---- Data listing
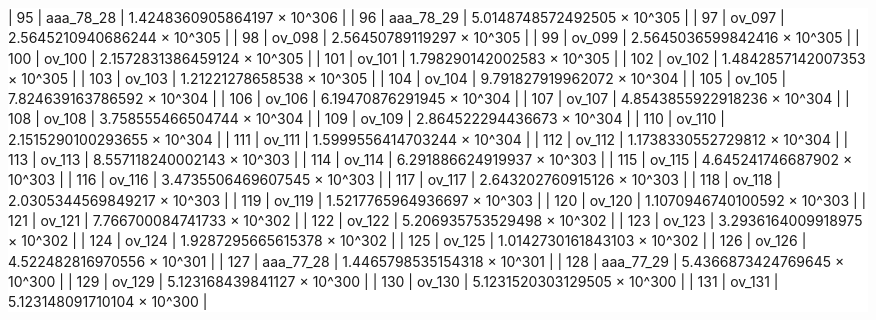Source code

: | 95 | aaa_78_28 | 1.4248360905864197 × 10^306 |
| 96 | aaa_78_29 | 5.0148748572492505 × 10^305 |
| 97 | ov_097 | 2.5645210940686244 × 10^305 |
| 98 | ov_098 | 2.56450789119297 × 10^305 |
| 99 | ov_099 | 2.5645036599842416 × 10^305 |
| 100 | ov_100 | 2.1572831386459124 × 10^305 |
| 101 | ov_101 | 1.798290142002583 × 10^305 |
| 102 | ov_102 | 1.4842857142007353 × 10^305 |
| 103 | ov_103 | 1.21221278658538 × 10^305 |
| 104 | ov_104 | 9.791827919962072 × 10^304 |
| 105 | ov_105 | 7.824639163786592 × 10^304 |
| 106 | ov_106 | 6.19470876291945 × 10^304 |
| 107 | ov_107 | 4.8543855922918236 × 10^304 |
| 108 | ov_108 | 3.758555466504744 × 10^304 |
| 109 | ov_109 | 2.864522294436673 × 10^304 |
| 110 | ov_110 | 2.1515290100293655 × 10^304 |
| 111 | ov_111 | 1.5999556414703244 × 10^304 |
| 112 | ov_112 | 1.1738330552729812 × 10^304 |
| 113 | ov_113 | 8.557118240002143 × 10^303 |
| 114 | ov_114 | 6.291886624919937 × 10^303 |
| 115 | ov_115 | 4.645241746687902 × 10^303 |
| 116 | ov_116 | 3.4735506469607545 × 10^303 |
| 117 | ov_117 | 2.643202760915126 × 10^303 |
| 118 | ov_118 | 2.0305344569849217 × 10^303 |
| 119 | ov_119 | 1.5217765964936697 × 10^303 |
| 120 | ov_120 | 1.1070946740100592 × 10^303 |
| 121 | ov_121 | 7.766700084741733 × 10^302 |
| 122 | ov_122 | 5.206935753529498 × 10^302 |
| 123 | ov_123 | 3.2936164009918975 × 10^302 |
| 124 | ov_124 | 1.9287295665615378 × 10^302 |
| 125 | ov_125 | 1.0142730161843103 × 10^302 |
| 126 | ov_126 | 4.522482816970556 × 10^301 |
| 127 | aaa_77_28 | 1.4465798535154318 × 10^301 |
| 128 | aaa_77_29 | 5.4366873424769645 × 10^300 |
| 129 | ov_129 | 5.123168439841127 × 10^300 |
| 130 | ov_130 | 5.1231520303129505 × 10^300 |
| 131 | ov_131 | 5.123148091710104 × 10^300 |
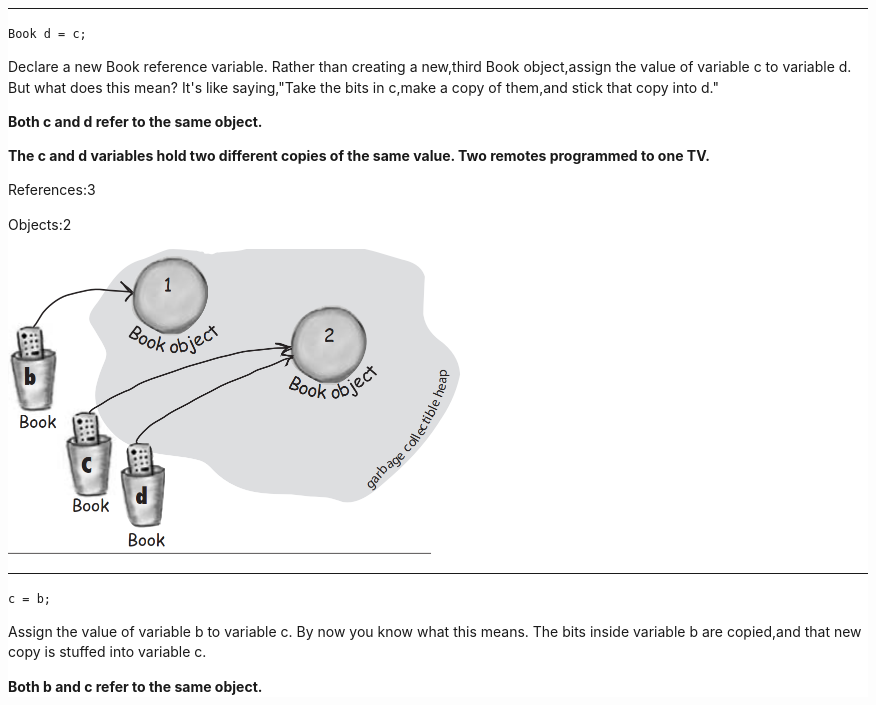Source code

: ------

`Book d = c;`

Declare a new Book reference variable. Rather than creating a new,third Book object,assign the value of variable c to variable d. But what does this mean? It's like saying,"Take the bits in c,make a copy of them,and stick that copy into d."

**Both c and d refer to the same object.**

**The c and d variables hold two different copies of the same value. Two remotes programmed to one TV.**

References:3

Objects:2

<img src="../../assets/img/image-20201120170041474.png" alt="image-20201120170041474" style="zoom:50%;" />

------

`c = b;`

Assign the value of variable b to variable c. By now you know what this means. The bits inside variable b are copied,and that new copy is stuffed into variable c.

**Both b and c refer to the same object.**
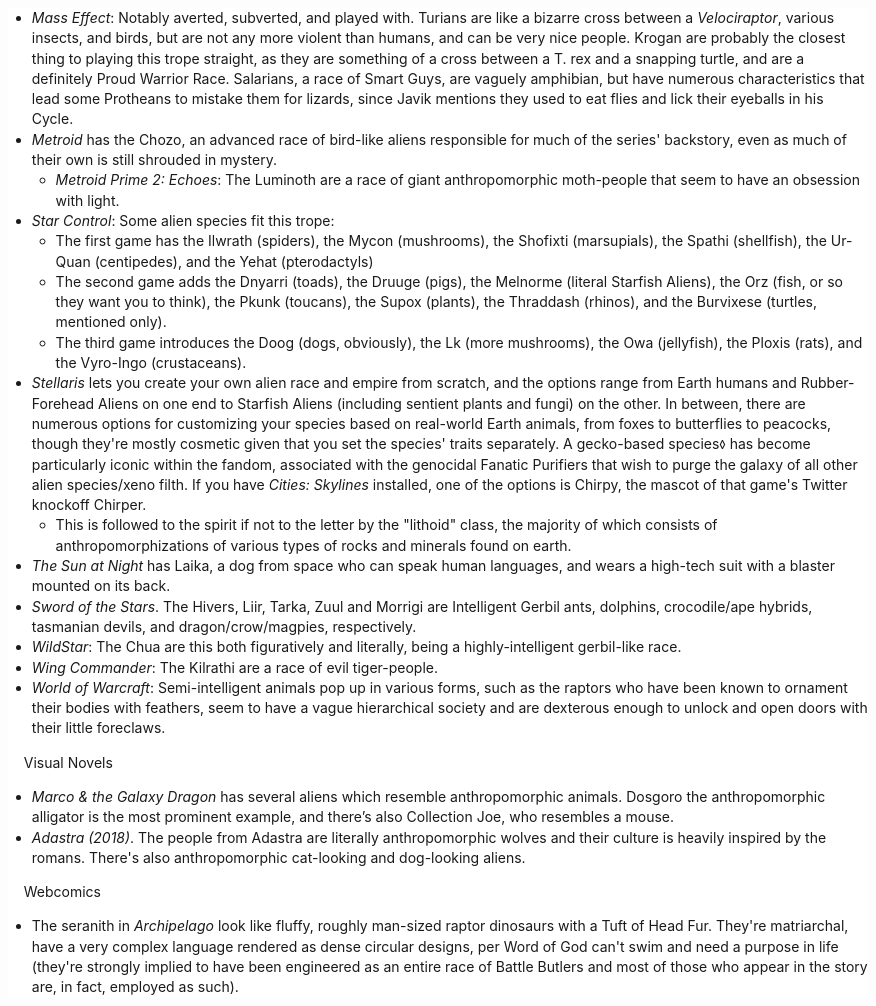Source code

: -   _Mass Effect_: Notably averted, subverted, and played with. Turians are like a bizarre cross between a _Velociraptor_, various insects, and birds, but are not any more violent than humans, and can be very nice people. Krogan are probably the closest thing to playing this trope straight, as they are something of a cross between a T. rex and a snapping turtle, and are a definitely Proud Warrior Race. Salarians, a race of Smart Guys, are vaguely amphibian, but have numerous characteristics that lead some Protheans to mistake them for lizards, since Javik mentions they used to eat flies and lick their eyeballs in his Cycle.
-   _Metroid_ has the Chozo, an advanced race of bird-like aliens responsible for much of the series' backstory, even as much of their own is still shrouded in mystery.
    -   _Metroid Prime 2: Echoes_: The Luminoth are a race of giant anthropomorphic moth-people that seem to have an obsession with light.
-   _Star Control_: Some alien species fit this trope:
    -   The first game has the Ilwrath (spiders), the Mycon (mushrooms), the Shofixti (marsupials), the Spathi (shellfish), the Ur-Quan (centipedes), and the Yehat (pterodactyls)
    -   The second game adds the Dnyarri (toads), the Druuge (pigs), the Melnorme (literal Starfish Aliens), the Orz (fish, or so they want you to think), the Pkunk (toucans), the Supox (plants), the Thraddash (rhinos), and the Burvixese (turtles, mentioned only).
    -   The third game introduces the Doog (dogs, obviously), the Lk (more mushrooms), the Owa (jellyfish), the Ploxis (rats), and the Vyro-Ingo (crustaceans).
-   _Stellaris_ lets you create your own alien race and empire from scratch, and the options range from Earth humans and Rubber-Forehead Aliens on one end to Starfish Aliens (including sentient plants and fungi) on the other. In between, there are numerous options for customizing your species based on real-world Earth animals, from foxes to butterflies to peacocks, though they're mostly cosmetic given that you set the species' traits separately. A gecko-based species<small>◊</small> has become particularly iconic within the fandom, associated with the genocidal Fanatic Purifiers that wish to purge the galaxy of all other alien species/xeno filth. If you have _Cities: Skylines_ installed, one of the options is Chirpy, the mascot of that game's Twitter knockoff Chirper.
    -   This is followed to the spirit if not to the letter by the "lithoid" class, the majority of which consists of anthropomorphizations of various types of rocks and minerals found on earth.
-   _The Sun at Night_ has Laika, a dog from space who can speak human languages, and wears a high-tech suit with a blaster mounted on its back.
-   _Sword of the Stars_. The Hivers, Liir, Tarka, Zuul and Morrigi are Intelligent Gerbil ants, dolphins, crocodile/ape hybrids, tasmanian devils, and dragon/crow/magpies, respectively.
-   _WildStar_: The Chua are this both figuratively and literally, being a highly-intelligent gerbil-like race.
-   _Wing Commander_: The Kilrathi are a race of evil tiger-people.
-   _World of Warcraft_: Semi-intelligent animals pop up in various forms, such as the raptors who have been known to ornament their bodies with feathers, seem to have a vague hierarchical society and are dexterous enough to unlock and open doors with their little foreclaws.

    Visual Novels 

-   _Marco & the Galaxy Dragon_ has several aliens which resemble anthropomorphic animals. Dosgoro the anthropomorphic alligator is the most prominent example, and there’s also Collection Joe, who resembles a mouse.
-   _Adastra (2018)_. The people from Adastra are literally anthropomorphic wolves and their culture is heavily inspired by the romans. There's also anthropomorphic cat-looking and dog-looking aliens.

    Webcomics 

-   The seranith in _Archipelago_ look like fluffy, roughly man-sized raptor dinosaurs with a Tuft of Head Fur. They're matriarchal, have a very complex language rendered as dense circular designs, per Word of God can't swim and need a purpose in life (they're strongly implied to have been engineered as an entire race of Battle Butlers and most of those who appear in the story are, in fact, employed as such).
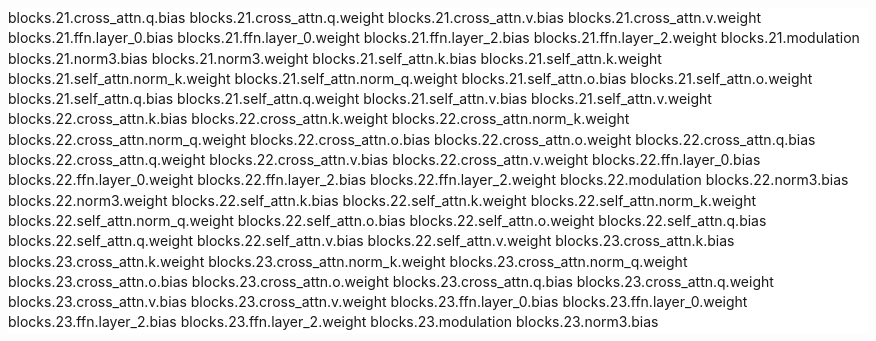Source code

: blocks.21.cross_attn.q.bias
blocks.21.cross_attn.q.weight
blocks.21.cross_attn.v.bias
blocks.21.cross_attn.v.weight
blocks.21.ffn.layer_0.bias
blocks.21.ffn.layer_0.weight
blocks.21.ffn.layer_2.bias
blocks.21.ffn.layer_2.weight
blocks.21.modulation
blocks.21.norm3.bias
blocks.21.norm3.weight
blocks.21.self_attn.k.bias
blocks.21.self_attn.k.weight
blocks.21.self_attn.norm_k.weight
blocks.21.self_attn.norm_q.weight
blocks.21.self_attn.o.bias
blocks.21.self_attn.o.weight
blocks.21.self_attn.q.bias
blocks.21.self_attn.q.weight
blocks.21.self_attn.v.bias
blocks.21.self_attn.v.weight
blocks.22.cross_attn.k.bias
blocks.22.cross_attn.k.weight
blocks.22.cross_attn.norm_k.weight
blocks.22.cross_attn.norm_q.weight
blocks.22.cross_attn.o.bias
blocks.22.cross_attn.o.weight
blocks.22.cross_attn.q.bias
blocks.22.cross_attn.q.weight
blocks.22.cross_attn.v.bias
blocks.22.cross_attn.v.weight
blocks.22.ffn.layer_0.bias
blocks.22.ffn.layer_0.weight
blocks.22.ffn.layer_2.bias
blocks.22.ffn.layer_2.weight
blocks.22.modulation
blocks.22.norm3.bias
blocks.22.norm3.weight
blocks.22.self_attn.k.bias
blocks.22.self_attn.k.weight
blocks.22.self_attn.norm_k.weight
blocks.22.self_attn.norm_q.weight
blocks.22.self_attn.o.bias
blocks.22.self_attn.o.weight
blocks.22.self_attn.q.bias
blocks.22.self_attn.q.weight
blocks.22.self_attn.v.bias
blocks.22.self_attn.v.weight
blocks.23.cross_attn.k.bias
blocks.23.cross_attn.k.weight
blocks.23.cross_attn.norm_k.weight
blocks.23.cross_attn.norm_q.weight
blocks.23.cross_attn.o.bias
blocks.23.cross_attn.o.weight
blocks.23.cross_attn.q.bias
blocks.23.cross_attn.q.weight
blocks.23.cross_attn.v.bias
blocks.23.cross_attn.v.weight
blocks.23.ffn.layer_0.bias
blocks.23.ffn.layer_0.weight
blocks.23.ffn.layer_2.bias
blocks.23.ffn.layer_2.weight
blocks.23.modulation
blocks.23.norm3.bias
--------
Work order:
Please transcribe exactly the lines above from the line that has "blocks.21.self_attn.q.weight" up to and including the line that has "blocks.23.cross_attn.o.bias"; no other line belongs in the answer.

Exercise output:
blocks.21.self_attn.q.weight
blocks.21.self_attn.v.bias
blocks.21.self_attn.v.weight
blocks.22.cross_attn.k.bias
blocks.22.cross_attn.k.weight
blocks.22.cross_attn.norm_k.weight
blocks.22.cross_attn.norm_q.weight
blocks.22.cross_attn.o.bias
blocks.22.cross_attn.o.weight
blocks.22.cross_attn.q.bias
blocks.22.cross_attn.q.weight
blocks.22.cross_attn.v.bias
blocks.22.cross_attn.v.weight
blocks.22.ffn.layer_0.bias
blocks.22.ffn.layer_0.weight
blocks.22.ffn.layer_2.bias
blocks.22.ffn.layer_2.weight
blocks.22.modulation
blocks.22.norm3.bias
blocks.22.norm3.weight
blocks.22.self_attn.k.bias
blocks.22.self_attn.k.weight
blocks.22.self_attn.norm_k.weight
blocks.22.self_attn.norm_q.weight
blocks.22.self_attn.o.bias
blocks.22.self_attn.o.weight
blocks.22.self_attn.q.bias
blocks.22.self_attn.q.weight
blocks.22.self_attn.v.bias
blocks.22.self_attn.v.weight
blocks.23.cross_attn.k.bias
blocks.23.cross_attn.k.weight
blocks.23.cross_attn.norm_k.weight
blocks.23.cross_attn.norm_q.weight
blocks.23.cross_attn.o.bias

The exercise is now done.